Not only does it place Apple at the top of a growing list of US companies that are charged with massive tax avoidance at a time when discontent about globalisation generally is at a new high, it marks the beginning of a bruising legal fight that could distract its leaders for years to come.
In the near term, the commission’s finding that the world’s most valuable company benefitted from 25 years of illegal state aid from Ireland comes just a week before the launch of its latest iPhone. Every such launch is hailed as crucial for Apple’s future — the iPhone accounts for two-thirds of its revenues — but this will be the first to come when sales of its flagship product are in decline, putting extra pressure on Tim Cook, chief executive, to deliver.
Even though the fine is equal to a quarter of last year’s net profits, Wall Street investors and analysts seem unconcerned by the financial risk to Apple. Instead, the focus is more on potential damage to its reputation, even as Apple vigorously protests its innocence.
The damning verdict and huge headline bill from Brussels could tarnish Mr Cook’s efforts to position the company as a defender of civil rights and bastion of social responsibility, from gay marriage to data privacy.
“I think he genuinely believes in these things and has used Apple’s resources in a way that Steve Jobs never did,” says Jan Dawson, tech analyst at Jackdaw Research. “It makes it harder to paint Apple as a selfish company that only cares about its own profits.”
Apple has been typically forthright in its response to the EU tax ruling. Mr Cook wrote a letter to Apple customers, posted to its website on Tuesday, touting its longstanding investment in Ireland, the creation of 1.5m jobs across Europe from suppliers to app developers and its position as “the largest taxpayer in the world”.
However, Apple is also “the most profitable company in the world,” says Edward Kleinbard, professor at the University of Southern California’s Gould School of Law. “The question is not the size of the cheque it is writing out but the size of the cheque that it is writing out relative to its global profit.”
Other Apple executives have wasted no time in criticising the commission’s “legal mumbo jumbo” and “completely made-up” calculation that it paid an effective corporate tax rate of just 0.005 per cent in 2014. Apple will back Ireland’s appeal to an “unbiased set of decision makers” as soon as possible, its general counsel said on Tuesday. Mr Cook has said previously that Apple will repatriate much of the more than $200bn that it holds offshore once the US offers a more “reasonable” tax rate.
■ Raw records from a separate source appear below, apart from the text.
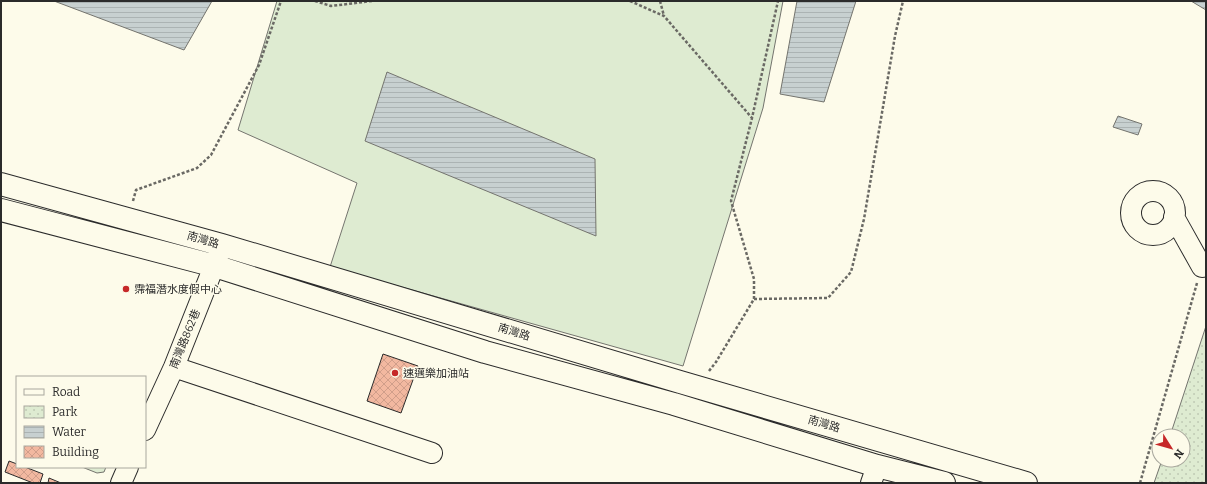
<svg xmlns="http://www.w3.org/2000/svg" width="1207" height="484" viewBox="0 0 1207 484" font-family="Bitter,'Noto Sans TC',serif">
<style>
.grass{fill:#deebd1;stroke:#74746e}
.park{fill:url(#park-dots);stroke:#74746e}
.water{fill:url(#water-rules);stroke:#74746e}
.building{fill:url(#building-cross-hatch);stroke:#2b2b2b}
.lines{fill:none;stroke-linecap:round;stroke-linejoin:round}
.minor-casing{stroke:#2b2b2b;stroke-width:22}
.major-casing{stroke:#2b2b2b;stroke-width:24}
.path{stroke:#6a6964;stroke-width:2.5;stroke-dasharray:3 2;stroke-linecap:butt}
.minor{stroke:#fdfbea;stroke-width:20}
.major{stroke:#fdfbea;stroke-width:22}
.poi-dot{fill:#c62828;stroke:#fdfbea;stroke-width:1.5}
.labels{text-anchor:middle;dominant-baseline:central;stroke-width:3;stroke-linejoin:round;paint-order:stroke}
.street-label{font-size:11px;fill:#2b2b2b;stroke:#fdfbea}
.poi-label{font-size:11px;fill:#2b2b2b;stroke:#fdfbea;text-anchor:start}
</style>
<defs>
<pattern id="park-dots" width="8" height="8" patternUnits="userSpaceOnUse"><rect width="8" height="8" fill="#deebd1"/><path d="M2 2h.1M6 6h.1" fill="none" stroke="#bfcab4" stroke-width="1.8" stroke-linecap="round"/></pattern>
<pattern id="water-rules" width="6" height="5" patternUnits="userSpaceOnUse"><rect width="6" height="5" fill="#c7d0d0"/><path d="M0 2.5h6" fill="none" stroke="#abb3b3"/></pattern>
<pattern id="building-cross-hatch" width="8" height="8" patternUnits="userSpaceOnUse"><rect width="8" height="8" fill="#f2b8a0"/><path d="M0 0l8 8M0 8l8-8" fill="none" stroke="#d09e8a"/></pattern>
</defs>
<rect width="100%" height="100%" fill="#fdfbea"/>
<path class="grass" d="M277,1h506l-20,107 -80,258 -353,-99 27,-84 -119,-53z
M82,467h24l-2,5 -7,1z"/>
<path class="park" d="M1206,326v157h-52l8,-23h21v-24h-13z"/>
<path class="water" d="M54,1h158l-28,49z
M797,1h59l-32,101 -44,-8z
M1191,1h15v9z
M387,72l208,87 1,77 -231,-95z
M1118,116l24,8 -4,11 -25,-8z"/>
<path class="building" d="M383,354l35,12 -17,47 -34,-12z
M9,461l8,3v3h8l18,7 -3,9h-7l-28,-11z
M49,478l12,5h-13z"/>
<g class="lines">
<defs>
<path id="minor" d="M1131 213a22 22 0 1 1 44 0a22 22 0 1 1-44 0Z
M1174,217l28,50
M174,367l258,86
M145,430l29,-63 46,-116
M121,483l7,-16
M871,483l6,-17"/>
<path id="major" d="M1,184l221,61 458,137 346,101
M1,210l214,56 270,86 189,52 203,62 67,17"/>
</defs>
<use href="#minor" class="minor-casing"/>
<use href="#major" class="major-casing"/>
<path class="path" d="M315,1l16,5 41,-5
M630,1l34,15 88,102
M660,1l4,15
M133,201l3,-11 61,-22 14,-13 48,-90 22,-64
M754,299l74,-1 23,-26 13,-53 31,-183 8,-35
M709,371l7,-9 38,-63v-20l-23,-78 21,-83 26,-117
M1140,483l57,-200"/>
<use href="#minor" class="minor"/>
<use href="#major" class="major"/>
</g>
<g class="poi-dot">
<circle cx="126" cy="289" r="4"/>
<circle cx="395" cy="373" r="4"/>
</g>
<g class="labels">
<g class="street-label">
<text transform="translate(203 240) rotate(16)">南灣路</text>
<text transform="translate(514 332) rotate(17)">南灣路</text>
<text transform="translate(185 339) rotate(-68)">南灣路862巷</text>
<text transform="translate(824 424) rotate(16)">南灣路</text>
</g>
<g class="poi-label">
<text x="134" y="289">霈福潛水度假中心</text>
<text x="403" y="373">速邁樂加油站</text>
</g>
</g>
<rect width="1207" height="484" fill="none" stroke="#2b2b2b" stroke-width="4"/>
<rect x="16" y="376" width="130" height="92" fill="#fdfbea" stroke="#a9a89e"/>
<rect x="24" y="389" width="20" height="6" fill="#fdfbea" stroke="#a9a89e"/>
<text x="52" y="396" font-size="12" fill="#2b2b2b">Road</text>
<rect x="24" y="406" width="20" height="12" fill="url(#park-dots)" stroke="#a9a89e"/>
<text x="52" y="416" font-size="12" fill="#2b2b2b">Park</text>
<rect x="24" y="426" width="20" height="12" fill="url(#water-rules)" stroke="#a9a89e"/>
<text x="52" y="436" font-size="12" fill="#2b2b2b">Water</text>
<rect x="24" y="446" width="20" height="12" fill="url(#building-cross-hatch)" stroke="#a9a89e"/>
<text x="52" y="456" font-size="12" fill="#2b2b2b">Building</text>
<g transform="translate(1171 448) rotate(127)"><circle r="19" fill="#fdfbea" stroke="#a9a89e"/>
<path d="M0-3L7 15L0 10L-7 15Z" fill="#c62828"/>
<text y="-6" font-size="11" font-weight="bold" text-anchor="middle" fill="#2b2b2b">N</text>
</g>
</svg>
Yet Prof Kleinbard, a former chief of staff to the US Congress joint committee on taxation, says Apple’s arguments “trip itself up”.
If, as Apple claims, its research and development is done at its California headquarters, “that income should be taxed today in the US”, he says. But if its Irish functions were only limited, “why was it able to skim the money off all the other EU member states?”
Nonetheless, Wall Street largely shrugged off the verdict, with Apple stock less than 1 per cent lower on Tuesday morning, as the company reassured investors: “We do not expect any near-term impact on our financial results nor a restatement of previous results from this decision."
Credit Suisse wrote in a note to clients that, based on pre-tax income of $268bn between 2003 and 2014, the years on which the investigation has focused, Apple’s “absolute worst case scenario” would be a 5 per cent higher effective tax rate in the future.
Walt Piecyk, analyst at BTIG Research, predicts little immediate risk to Apple’s brand or iPhone sales. “I don’t think the global battle on which country gets paid what taxes will impact the phone purchase decision of many, if any, consumers,” he said.
Nonetheless, the ruling has fueled the ire of European campaigners who have targeted Silicon Valley companies. Max Schrems, the Austrian student who leads the privacy campaign “Europe v Facebook”, tweeted triumphantly on Tuesday: “The game is on!”
“The challenge for Apple now is to ensure they manage consumer perception and avoid becoming the poster child for all things that are wrong with globalisation today,” says Ben Wood, analyst at CCS Insight. Unlike Google and Amazon, which exist mainly in the virtual world, Apple – like Starbucks – has physical stores that protesters can picket. “This is something Apple need to avoid at all costs,” he says.